[Swan-dev] why do we bother checking out_raw() et.al.'s result?

D. Hugh Redelmeier hugh at mimosa.com
Sat Sep 22 18:19:17 UTC 2018


| From: Andrew Cagney <andrew.cagney at gmail.com>

| > There are no good exception mechnisms.
| 
| There is, its called abort().  Part of libreswan's start up is dealing
| with any mess from a previous abort.

Abort kills all operations.  I have no trouble advocating abort/assert
when we go into unknown territory.  When an invariant turns out not to
be true.

Packet output problems are not uncontemplated.  They are a kind of
resource exhaustion.  (Although the last time I hit one was actually
due to a bug in the calling code (that I had just writtten); an
assertion failure would have been slightly more convenient to debug.)

The packet output problems are currently handled in a way that stops a
particular negotiation.  Nothing else is affected.

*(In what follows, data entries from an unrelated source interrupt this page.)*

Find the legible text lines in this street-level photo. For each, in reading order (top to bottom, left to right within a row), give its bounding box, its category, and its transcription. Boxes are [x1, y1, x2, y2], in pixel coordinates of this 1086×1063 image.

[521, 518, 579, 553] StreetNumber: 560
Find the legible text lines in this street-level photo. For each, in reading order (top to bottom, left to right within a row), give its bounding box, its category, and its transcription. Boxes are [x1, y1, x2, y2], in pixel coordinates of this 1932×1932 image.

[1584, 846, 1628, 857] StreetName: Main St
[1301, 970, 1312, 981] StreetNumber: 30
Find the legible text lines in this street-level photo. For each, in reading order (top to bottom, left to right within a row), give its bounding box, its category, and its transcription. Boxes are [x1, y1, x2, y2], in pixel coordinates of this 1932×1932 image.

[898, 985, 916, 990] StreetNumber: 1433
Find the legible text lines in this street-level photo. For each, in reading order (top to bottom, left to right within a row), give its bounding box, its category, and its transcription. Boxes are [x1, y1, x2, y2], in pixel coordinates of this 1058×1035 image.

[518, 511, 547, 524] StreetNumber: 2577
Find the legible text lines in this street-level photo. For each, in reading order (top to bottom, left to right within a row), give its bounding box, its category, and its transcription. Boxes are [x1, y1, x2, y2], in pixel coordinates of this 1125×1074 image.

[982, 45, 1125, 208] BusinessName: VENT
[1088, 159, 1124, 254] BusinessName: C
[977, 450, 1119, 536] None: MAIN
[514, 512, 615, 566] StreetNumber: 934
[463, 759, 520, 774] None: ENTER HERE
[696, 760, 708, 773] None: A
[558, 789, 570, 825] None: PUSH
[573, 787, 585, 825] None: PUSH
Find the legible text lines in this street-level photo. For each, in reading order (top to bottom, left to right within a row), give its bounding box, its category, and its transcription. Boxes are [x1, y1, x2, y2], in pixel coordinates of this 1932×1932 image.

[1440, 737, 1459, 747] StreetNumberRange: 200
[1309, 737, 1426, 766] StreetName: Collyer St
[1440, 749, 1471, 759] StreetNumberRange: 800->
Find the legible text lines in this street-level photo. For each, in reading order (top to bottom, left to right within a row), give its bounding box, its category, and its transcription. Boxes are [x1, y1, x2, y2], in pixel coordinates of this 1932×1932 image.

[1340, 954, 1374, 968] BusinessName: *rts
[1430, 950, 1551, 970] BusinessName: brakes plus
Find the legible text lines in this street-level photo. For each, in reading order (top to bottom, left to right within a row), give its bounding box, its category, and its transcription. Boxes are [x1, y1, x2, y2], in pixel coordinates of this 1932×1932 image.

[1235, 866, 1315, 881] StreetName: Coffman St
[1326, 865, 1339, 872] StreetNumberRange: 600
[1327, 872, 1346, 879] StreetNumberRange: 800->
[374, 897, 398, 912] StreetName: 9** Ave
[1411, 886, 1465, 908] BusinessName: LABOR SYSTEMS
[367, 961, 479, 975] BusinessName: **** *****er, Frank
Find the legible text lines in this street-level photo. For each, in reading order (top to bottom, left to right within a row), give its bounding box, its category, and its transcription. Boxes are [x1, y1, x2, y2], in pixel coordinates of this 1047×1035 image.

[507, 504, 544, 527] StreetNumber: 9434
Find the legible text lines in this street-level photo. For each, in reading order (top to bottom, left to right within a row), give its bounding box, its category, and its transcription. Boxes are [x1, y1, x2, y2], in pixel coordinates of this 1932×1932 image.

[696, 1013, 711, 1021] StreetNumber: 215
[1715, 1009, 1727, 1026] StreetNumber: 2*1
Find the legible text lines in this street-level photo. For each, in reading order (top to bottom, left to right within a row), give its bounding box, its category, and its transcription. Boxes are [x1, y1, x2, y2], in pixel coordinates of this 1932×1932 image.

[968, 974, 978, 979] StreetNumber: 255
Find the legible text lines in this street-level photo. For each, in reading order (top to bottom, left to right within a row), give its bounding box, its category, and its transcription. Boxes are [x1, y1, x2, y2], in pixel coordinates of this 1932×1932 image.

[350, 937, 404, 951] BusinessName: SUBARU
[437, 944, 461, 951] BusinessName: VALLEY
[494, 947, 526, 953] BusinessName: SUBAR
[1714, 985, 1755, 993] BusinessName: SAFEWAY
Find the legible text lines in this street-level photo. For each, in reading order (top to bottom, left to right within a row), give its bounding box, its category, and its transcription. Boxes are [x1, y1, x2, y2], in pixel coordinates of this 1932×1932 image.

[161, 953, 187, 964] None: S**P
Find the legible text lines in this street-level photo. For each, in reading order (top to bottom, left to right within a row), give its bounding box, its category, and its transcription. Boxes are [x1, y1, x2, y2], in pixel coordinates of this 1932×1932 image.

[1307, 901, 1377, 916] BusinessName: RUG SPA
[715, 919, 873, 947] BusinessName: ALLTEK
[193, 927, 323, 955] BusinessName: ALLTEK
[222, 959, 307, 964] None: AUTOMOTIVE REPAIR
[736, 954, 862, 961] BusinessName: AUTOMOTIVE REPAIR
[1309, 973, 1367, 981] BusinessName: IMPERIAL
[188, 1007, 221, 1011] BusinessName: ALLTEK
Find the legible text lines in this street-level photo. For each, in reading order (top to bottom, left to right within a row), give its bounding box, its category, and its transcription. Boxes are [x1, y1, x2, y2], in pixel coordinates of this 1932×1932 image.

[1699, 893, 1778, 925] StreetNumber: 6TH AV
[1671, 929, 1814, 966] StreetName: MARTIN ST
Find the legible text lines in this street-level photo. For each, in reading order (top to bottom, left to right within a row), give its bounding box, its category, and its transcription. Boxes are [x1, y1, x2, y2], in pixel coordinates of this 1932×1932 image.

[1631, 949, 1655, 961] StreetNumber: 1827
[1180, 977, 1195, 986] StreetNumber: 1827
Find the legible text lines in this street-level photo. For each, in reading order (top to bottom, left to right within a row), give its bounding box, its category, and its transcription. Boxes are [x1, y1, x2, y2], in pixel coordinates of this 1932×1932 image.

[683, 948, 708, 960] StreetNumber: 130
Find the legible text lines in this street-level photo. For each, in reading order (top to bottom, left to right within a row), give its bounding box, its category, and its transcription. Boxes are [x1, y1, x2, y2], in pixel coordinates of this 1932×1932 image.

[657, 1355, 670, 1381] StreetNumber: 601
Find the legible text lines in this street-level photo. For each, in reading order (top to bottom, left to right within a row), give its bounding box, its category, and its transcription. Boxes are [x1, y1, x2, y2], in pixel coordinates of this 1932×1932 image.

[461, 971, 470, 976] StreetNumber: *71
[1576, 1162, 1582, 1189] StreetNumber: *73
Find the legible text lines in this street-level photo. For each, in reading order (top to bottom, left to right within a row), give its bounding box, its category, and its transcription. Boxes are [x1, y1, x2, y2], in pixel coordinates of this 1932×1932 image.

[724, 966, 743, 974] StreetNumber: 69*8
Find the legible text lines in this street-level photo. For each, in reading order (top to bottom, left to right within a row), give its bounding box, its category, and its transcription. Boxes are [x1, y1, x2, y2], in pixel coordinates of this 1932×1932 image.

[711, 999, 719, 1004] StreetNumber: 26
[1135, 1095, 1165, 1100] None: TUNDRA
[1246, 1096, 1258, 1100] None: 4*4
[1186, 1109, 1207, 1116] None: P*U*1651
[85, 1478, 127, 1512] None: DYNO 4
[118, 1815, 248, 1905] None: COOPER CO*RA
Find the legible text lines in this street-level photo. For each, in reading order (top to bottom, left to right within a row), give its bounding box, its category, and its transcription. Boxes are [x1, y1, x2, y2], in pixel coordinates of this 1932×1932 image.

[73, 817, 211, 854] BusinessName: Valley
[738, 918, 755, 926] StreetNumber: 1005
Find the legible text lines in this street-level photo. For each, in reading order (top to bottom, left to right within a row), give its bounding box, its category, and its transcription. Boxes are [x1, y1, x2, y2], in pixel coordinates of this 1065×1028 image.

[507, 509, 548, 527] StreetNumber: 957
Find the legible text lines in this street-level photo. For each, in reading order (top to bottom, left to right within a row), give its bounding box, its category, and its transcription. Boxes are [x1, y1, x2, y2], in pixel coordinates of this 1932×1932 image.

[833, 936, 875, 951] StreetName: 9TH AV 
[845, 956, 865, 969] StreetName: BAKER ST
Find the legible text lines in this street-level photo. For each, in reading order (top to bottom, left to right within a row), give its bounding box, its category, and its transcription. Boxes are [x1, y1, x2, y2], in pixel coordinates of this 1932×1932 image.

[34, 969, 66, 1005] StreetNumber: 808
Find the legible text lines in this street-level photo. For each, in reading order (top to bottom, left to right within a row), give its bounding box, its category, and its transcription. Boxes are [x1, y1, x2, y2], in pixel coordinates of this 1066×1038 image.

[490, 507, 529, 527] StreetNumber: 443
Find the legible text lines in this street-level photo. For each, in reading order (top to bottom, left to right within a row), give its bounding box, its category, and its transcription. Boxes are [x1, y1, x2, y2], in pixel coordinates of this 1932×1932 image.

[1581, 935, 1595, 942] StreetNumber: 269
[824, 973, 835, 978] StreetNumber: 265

| > In security code, it is good to stop when things are going wrong.  Not
| > get further into the weeds.
| 
| The real enemy of security is unnecessary complexity.

Yes.

| So how is this:
| 
|         return ikev1_out_generic(np, &isakmp_keyex_desc, outs, &z) &&
|             out_zero(g->len, &z, "fake g^x") &&
|             (close_output_pbs(&z), TRUE);
| 
| which goes hand-in-hand with code trying to propagate 'fatal' up the
| stack is somehow less weedy than:
| 
|        ikev1_out_generic(np, &isakmp_keyex_desc, outs, &z);
|        out_zero(g->len, &z, "fake g^x");
|        close_output_pbs(&z);
| 
| After all, if it really is fatal, abort().

It's not fatal.

For example, an adversary might be able to drive us into such an
overflow.  The way things are now, only the negotiation he's cast his
evil spell upon will fail.  No general DOS.

| I made these points:
| 
| - calling an out function after a fail will core dump
| hopefully that isn't true - that code path needs to be robust
| regardless (I'm sure if I look I can find more code like the above
| where a status is ignored)

Probably.  Or an error can be lost (not buffer full errors, but
others).

| - pluto must never knowingly send out a corrupt packet (reflection
| attack and all that)
| (but I want to :-) so drop the packet as it goes out the door

During state transition functions, we modify the internal state of our
system (XFRMs, for example).  Quiting an STF as soon as an error is
discovered prevents such changes, that either matters or it doesn't.
I don't wish to audit the code to determine which.

| - the state machine will get confused because a packet was sent when it wasn't
| First, this is no different to a MITM attack (where packets get
| corrupted/dropped without our knowledge) - we get to deal.

Normally: "deal" means retransmit the packet.  But, oops, we don't
have one.

| Second, if the SA should be killed, then inject a KILL-SA event rather
| than trying to handle it in-line.

I don't know what this means.  It doesn't sound conservative.